(Bounding box coordinate data)
--- START ---
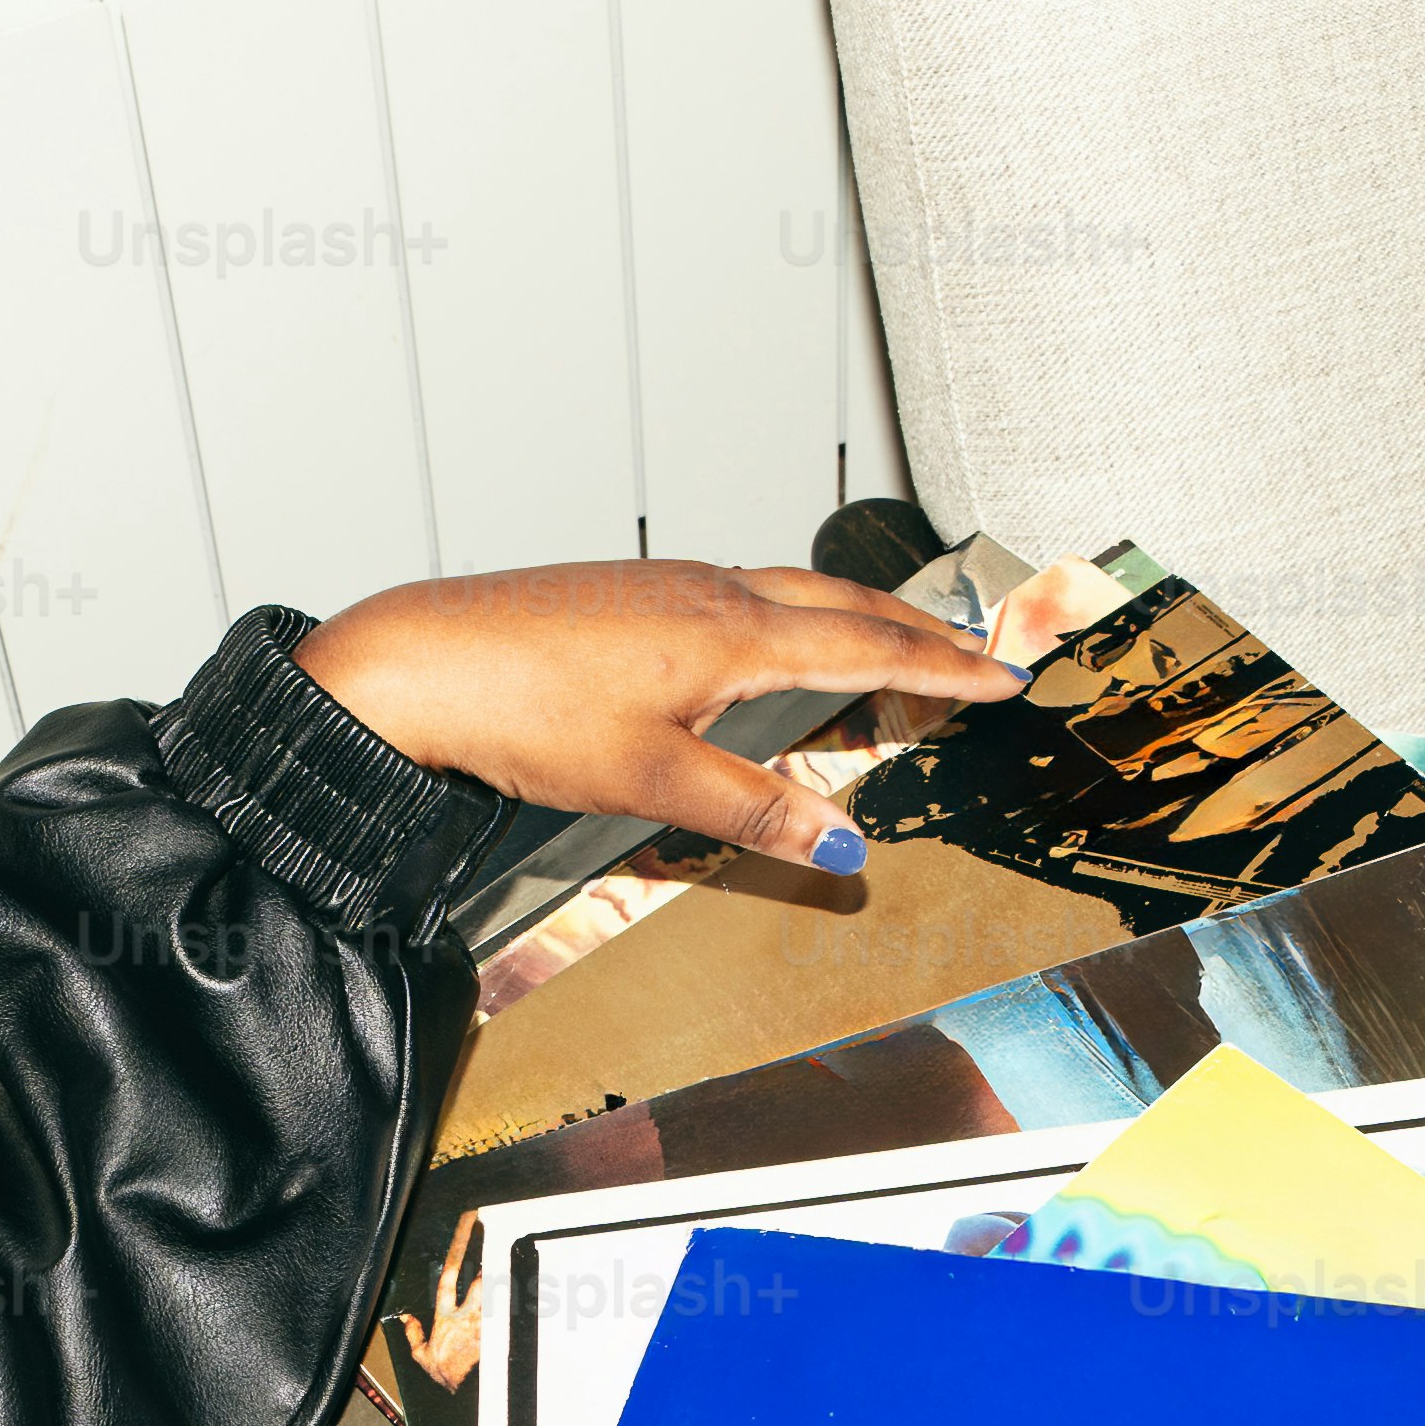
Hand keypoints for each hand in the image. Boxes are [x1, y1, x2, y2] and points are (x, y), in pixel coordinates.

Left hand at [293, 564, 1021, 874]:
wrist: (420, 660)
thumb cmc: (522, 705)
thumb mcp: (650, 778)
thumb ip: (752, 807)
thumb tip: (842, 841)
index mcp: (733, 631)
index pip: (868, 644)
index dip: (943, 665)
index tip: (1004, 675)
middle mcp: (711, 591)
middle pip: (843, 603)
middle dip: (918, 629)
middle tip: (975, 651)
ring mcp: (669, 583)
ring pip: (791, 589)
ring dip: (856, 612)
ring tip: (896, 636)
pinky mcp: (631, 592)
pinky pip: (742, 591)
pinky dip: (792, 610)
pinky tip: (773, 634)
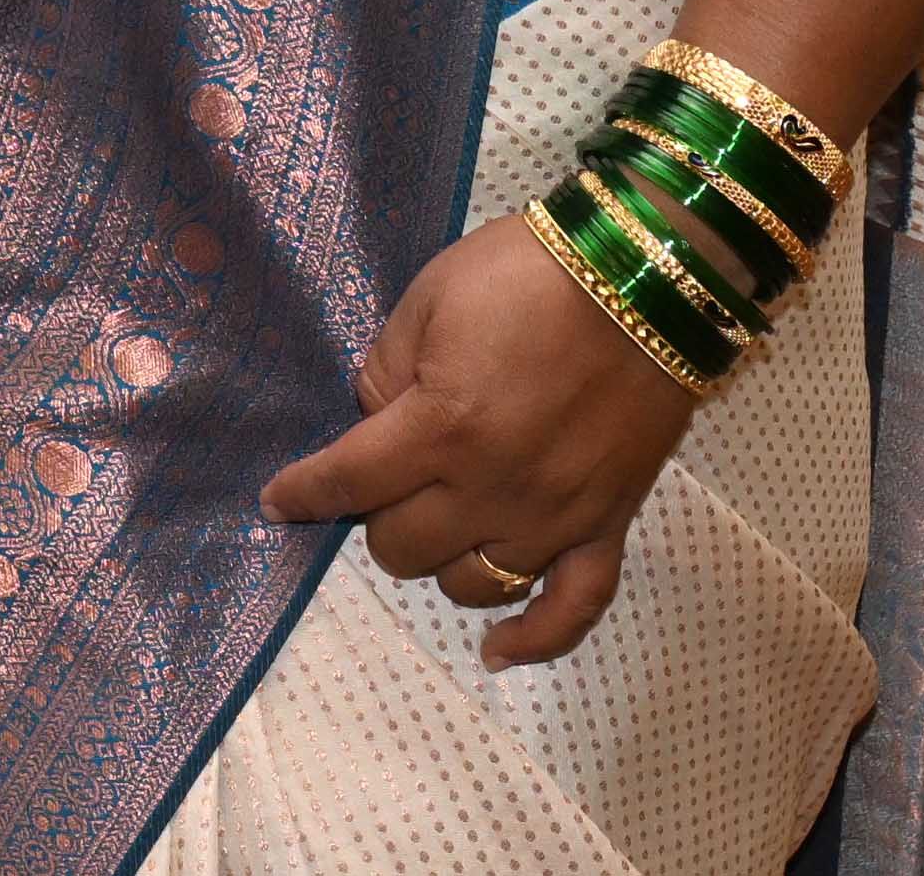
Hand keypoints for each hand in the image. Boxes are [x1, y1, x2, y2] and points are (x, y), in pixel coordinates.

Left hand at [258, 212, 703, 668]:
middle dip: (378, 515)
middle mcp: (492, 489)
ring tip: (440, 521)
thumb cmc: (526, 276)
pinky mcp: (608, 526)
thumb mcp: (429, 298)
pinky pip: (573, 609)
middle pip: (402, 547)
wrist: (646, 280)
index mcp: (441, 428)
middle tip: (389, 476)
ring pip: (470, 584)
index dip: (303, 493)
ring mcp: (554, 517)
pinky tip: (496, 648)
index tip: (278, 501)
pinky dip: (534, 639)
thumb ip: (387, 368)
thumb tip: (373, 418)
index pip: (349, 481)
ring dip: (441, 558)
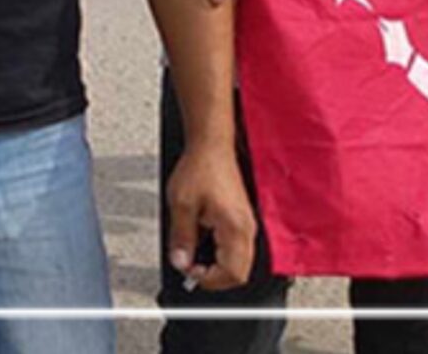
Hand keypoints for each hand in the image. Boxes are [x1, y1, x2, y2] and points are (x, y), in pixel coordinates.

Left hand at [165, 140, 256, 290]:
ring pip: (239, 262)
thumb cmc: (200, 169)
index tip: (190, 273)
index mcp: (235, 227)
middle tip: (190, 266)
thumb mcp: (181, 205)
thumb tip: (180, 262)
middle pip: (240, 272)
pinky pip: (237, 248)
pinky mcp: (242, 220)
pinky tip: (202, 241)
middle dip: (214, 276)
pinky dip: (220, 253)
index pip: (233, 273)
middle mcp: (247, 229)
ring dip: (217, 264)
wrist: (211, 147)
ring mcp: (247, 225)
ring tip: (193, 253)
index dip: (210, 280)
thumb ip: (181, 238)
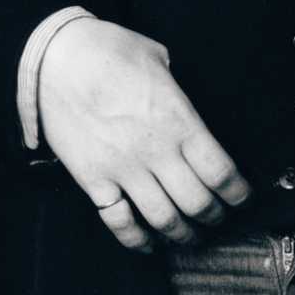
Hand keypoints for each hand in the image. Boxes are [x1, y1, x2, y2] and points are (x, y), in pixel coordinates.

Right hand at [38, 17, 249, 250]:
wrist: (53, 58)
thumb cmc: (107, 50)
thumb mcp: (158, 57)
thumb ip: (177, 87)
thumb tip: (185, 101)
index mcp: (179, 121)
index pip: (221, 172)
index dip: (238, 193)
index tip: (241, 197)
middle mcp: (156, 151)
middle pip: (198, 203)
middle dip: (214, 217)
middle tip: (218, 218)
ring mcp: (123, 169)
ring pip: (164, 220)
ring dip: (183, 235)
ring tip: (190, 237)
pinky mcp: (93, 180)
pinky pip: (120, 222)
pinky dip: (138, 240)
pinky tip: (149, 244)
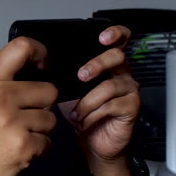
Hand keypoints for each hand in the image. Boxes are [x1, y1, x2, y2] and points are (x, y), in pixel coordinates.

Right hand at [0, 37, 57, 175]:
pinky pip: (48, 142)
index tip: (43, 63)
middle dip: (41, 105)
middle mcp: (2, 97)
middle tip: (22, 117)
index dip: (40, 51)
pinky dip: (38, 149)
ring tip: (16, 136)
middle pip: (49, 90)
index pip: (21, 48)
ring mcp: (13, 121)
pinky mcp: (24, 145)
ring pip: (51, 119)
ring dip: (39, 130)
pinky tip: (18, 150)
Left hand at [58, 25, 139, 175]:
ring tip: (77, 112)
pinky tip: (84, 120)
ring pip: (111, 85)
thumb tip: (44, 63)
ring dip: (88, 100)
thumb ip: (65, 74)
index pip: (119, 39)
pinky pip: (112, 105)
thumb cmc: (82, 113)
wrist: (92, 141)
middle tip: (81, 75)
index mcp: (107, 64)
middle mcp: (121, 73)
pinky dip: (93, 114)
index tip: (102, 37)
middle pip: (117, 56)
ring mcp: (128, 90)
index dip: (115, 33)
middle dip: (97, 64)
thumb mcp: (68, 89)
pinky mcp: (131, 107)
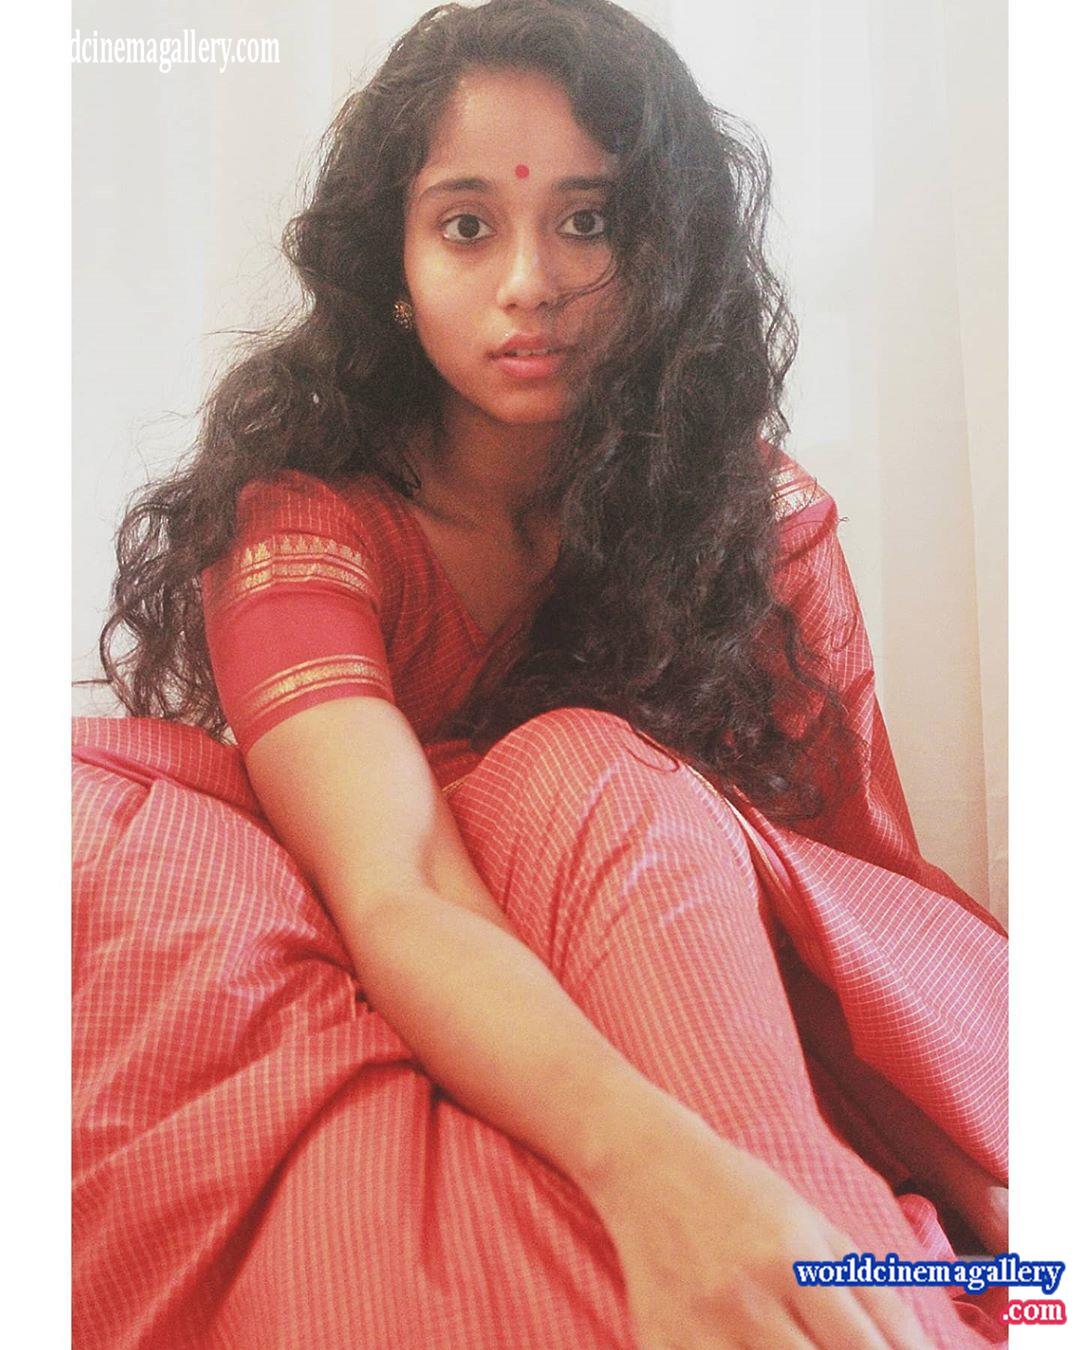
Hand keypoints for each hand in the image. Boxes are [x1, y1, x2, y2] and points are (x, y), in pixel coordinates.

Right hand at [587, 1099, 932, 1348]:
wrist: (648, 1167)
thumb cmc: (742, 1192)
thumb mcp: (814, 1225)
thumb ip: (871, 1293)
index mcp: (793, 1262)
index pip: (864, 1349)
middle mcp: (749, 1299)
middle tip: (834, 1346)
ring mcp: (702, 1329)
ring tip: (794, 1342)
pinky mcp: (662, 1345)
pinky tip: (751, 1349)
--- END ---
_Exercise requirements_.
Up to and including the final line of the data above, please copy every line exactly, starting from the one that contains "wrist: (648, 1167)".

_Solved problem_.
wrist: (648, 1167)
thumb cmc: (742, 1192)
thumb mcp: (814, 1225)
thumb ip: (871, 1293)
index mcp: (793, 1262)
index pip: (864, 1349)
middle mcp: (749, 1299)
middle tip: (834, 1346)
ring mcp: (702, 1329)
ring tip: (794, 1342)
pinky mcp: (662, 1345)
pinky tip: (751, 1349)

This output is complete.